Junkie Running Dry
by Kevin D. Williamson
June 30, 2017 2:34 PM
Some people simply cannot handle the fact that Donald Trump was elected president.
One of those people is Donald Trump.
Trump has shown himself intellectually and emotionally incapable of making the transition from minor entertainment figure to major political figure. He is in the strange position of being a B-list celebrity who is also the most famous man in the world. His recent Twitter attack on Mika Brzezinski of MSNBC’s Morning Joe exemplifies that as much as it does the president’s other by-now-familiar pathologies, notably his strange psychological need to verbally abuse women in physical terms.
Trump may have his problems with women, but it is his unrequited love of the media that is undoing him.
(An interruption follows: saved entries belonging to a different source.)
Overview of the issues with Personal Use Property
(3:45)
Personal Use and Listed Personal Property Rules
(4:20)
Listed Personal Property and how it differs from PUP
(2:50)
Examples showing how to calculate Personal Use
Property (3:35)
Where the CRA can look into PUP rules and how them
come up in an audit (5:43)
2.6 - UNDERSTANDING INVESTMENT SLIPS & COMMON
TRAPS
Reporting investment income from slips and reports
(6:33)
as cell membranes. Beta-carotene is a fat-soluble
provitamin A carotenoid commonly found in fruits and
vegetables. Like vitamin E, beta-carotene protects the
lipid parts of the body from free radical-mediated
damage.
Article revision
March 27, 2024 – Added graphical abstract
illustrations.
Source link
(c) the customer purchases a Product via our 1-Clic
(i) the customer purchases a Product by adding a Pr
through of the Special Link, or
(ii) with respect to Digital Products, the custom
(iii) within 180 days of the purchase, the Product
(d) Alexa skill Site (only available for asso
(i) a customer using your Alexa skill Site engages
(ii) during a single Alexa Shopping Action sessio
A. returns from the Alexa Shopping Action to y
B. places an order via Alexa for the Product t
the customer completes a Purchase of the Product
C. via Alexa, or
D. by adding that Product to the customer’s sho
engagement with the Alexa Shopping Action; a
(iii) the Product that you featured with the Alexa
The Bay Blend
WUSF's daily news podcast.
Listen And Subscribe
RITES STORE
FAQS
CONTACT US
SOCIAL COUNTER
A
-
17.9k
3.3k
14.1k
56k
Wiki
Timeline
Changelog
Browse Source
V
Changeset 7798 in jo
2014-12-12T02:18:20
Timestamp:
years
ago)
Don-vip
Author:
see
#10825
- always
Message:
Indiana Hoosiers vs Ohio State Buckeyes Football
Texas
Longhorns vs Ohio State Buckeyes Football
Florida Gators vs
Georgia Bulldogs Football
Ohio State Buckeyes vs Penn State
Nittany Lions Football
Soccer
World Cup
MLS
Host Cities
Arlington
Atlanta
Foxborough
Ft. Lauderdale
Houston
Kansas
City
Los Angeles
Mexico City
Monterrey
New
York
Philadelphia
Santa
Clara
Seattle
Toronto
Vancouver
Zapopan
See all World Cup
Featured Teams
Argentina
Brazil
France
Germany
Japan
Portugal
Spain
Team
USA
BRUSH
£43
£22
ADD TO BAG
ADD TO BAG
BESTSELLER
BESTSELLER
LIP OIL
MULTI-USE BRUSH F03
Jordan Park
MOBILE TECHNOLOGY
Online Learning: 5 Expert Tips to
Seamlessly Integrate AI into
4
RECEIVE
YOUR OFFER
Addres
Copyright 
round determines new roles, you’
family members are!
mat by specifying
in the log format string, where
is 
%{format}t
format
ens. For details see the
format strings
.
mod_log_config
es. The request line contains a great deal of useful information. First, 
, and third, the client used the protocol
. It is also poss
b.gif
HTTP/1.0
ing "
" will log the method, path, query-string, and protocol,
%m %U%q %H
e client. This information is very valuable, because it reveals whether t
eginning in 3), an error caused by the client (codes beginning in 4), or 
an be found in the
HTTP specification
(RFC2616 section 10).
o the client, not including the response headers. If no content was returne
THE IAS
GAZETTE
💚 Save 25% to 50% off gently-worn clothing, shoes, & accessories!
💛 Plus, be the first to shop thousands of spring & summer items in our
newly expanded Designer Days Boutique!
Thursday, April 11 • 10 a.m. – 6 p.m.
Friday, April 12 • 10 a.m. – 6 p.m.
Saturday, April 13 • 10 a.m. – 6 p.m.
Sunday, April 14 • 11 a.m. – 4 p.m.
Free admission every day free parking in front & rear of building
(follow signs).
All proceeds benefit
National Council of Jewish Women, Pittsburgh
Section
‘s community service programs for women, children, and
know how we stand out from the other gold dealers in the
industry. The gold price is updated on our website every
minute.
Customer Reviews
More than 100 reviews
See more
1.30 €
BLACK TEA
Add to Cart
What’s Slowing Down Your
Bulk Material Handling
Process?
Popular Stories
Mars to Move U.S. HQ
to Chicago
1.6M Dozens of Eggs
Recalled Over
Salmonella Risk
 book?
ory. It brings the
“I always tell the president, ‘You don’t need them,’” says Sean Hannity, the self-abasing monkey-butler of the Trump regime. The president, Hannity says, can reach more Americans via Twitter than he could through the conventional media. That isn’t true, of course: Only about one in five Americans uses Twitter. Hannity might be forgiven for not knowing this, a consequence of his much more general habit of not knowing things. But he actually does know the president. How could he possibly believe that this man—this man—does not need them?
He needs them the way a junkie needs his junk.
Donald Trump cares more about how he is perceived in the media than he cares about anything else in the world, including money. Trump is a true discipline of Bishop Berkeley, professing the creed of the social-media age: Esse eat percipi— “To be is to be seen.” Trump is incapable of enjoying anything—money, success, sex—without being perceived enjoying it.
Consider: Even though he has in fact been on the cover of Time magazine, it was discovered this week that he had had his people produce some fake Time magazine covers lauding the success of his television show, The Apprentice. He had these fake Time covers displayed at Trump properties around the world. Why? Because Trump, for all his professed contempt for the media, believes that success is not success until it is certified by Time magazine or (avert thine eyes, Hannity!) the New York Times.
Donald Trump is a man who invented an imaginary friend, John Barron, to call up members of the New York press and lie to them about his business success and his sex life. (He claimed, among other things, to be dating Carla Bruni.) A man who “does not need” the media does not do that.
Trump wrote of the third lady that he chose her because he wanted to be able to enter a room with her and make other men envious—to see “grown men weep”—a very strange admission that his satisfaction in his marriage rests neither with himself nor with his wife but with third parties who might ogle her. (His cuckoldry-obsessed fans must surely have noted this.) But envious of what? Asked during a public appearance whether she’d have married Trump if he weren’t rich, she answered: “If I weren’t beautiful, do you think he’d be with me?” There is a certain clarity in that, one of a very familiar sort.
As president and president-elect, Trump spent a great deal of time tweeting about his ratings as host of The Apprentice and those of his successor, about the ratings of various news programs covering him, about the viewerships and readerships of various media outlets, generally theorizing that those critical of him must by moral necessity be in decline. On the other hand, he plainly does not know that there are tax provisions in the health-care bill Republicans are trying to drag out of Congress: He was perplexed when they came up at a White House meeting with Republican senators, saying that he was planning on taking on tax reform at a later date, oblivious to the content of the bill he purports to be negotiating. He doesn’t understand what’s going on between Saudi Arabia and Qatar, but has taken to Twitter to argue—surprise—that, whatever it is, it’s all about him.
What do you think he reads first in the morning: His national-security briefing or Page Six?